### Request
Leave the pictures aside. Retype exactly the lines from the top of the data below through the one holding "στοματοφαρυγγικού ή ρινοφαρυγγικού".

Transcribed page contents

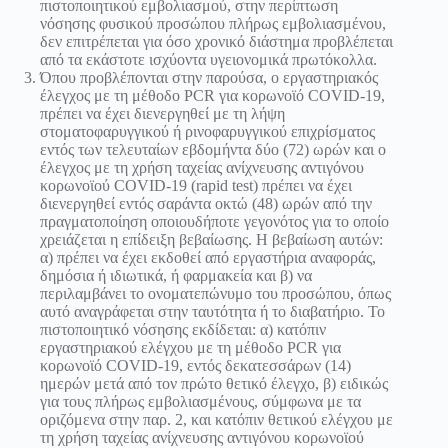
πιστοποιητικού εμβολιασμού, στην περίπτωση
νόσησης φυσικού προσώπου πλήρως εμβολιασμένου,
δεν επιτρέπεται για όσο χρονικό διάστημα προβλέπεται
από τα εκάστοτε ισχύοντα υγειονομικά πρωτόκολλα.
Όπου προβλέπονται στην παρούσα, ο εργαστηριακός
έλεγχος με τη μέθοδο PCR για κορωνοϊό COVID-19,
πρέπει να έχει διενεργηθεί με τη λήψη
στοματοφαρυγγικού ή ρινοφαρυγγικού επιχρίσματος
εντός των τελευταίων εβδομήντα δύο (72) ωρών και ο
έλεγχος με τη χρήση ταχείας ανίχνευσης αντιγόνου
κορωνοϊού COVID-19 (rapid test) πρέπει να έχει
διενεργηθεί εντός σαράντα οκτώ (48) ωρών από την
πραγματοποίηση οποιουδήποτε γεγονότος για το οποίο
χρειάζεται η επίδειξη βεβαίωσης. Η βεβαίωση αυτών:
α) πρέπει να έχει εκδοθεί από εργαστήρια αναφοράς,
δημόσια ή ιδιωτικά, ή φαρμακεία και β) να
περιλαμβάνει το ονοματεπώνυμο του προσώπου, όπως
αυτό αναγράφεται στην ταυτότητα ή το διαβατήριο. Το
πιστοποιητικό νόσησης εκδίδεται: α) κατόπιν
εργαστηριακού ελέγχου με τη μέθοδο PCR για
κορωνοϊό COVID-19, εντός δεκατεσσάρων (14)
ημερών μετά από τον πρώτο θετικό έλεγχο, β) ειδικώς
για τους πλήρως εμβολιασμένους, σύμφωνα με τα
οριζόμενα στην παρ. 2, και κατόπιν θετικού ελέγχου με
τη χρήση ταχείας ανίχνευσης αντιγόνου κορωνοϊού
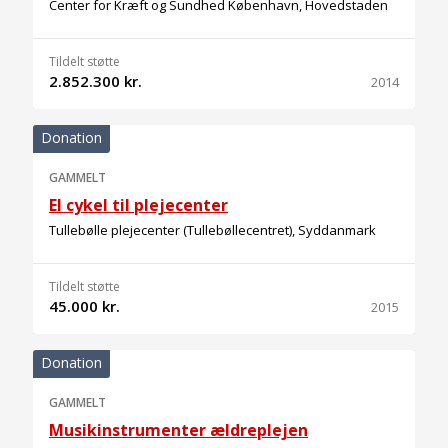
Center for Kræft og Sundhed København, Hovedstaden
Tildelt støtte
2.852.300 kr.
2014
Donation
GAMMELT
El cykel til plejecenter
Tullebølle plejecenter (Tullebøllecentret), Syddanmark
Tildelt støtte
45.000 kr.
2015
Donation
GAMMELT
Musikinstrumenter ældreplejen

### Result below
πιστοποιητικού εμβολιασμού, στην περίπτωση
νόσησης φυσικού προσώπου πλήρως εμβολιασμένου,
δεν επιτρέπεται για όσο χρονικό διάστημα προβλέπεται
από τα εκάστοτε ισχύοντα υγειονομικά πρωτόκολλα.
Όπου προβλέπονται στην παρούσα, ο εργαστηριακός
έλεγχος με τη μέθοδο PCR για κορωνοϊό COVID-19,
πρέπει να έχει διενεργηθεί με τη λήψη
στοματοφαρυγγικού ή ρινοφαρυγγικού επιχρίσματος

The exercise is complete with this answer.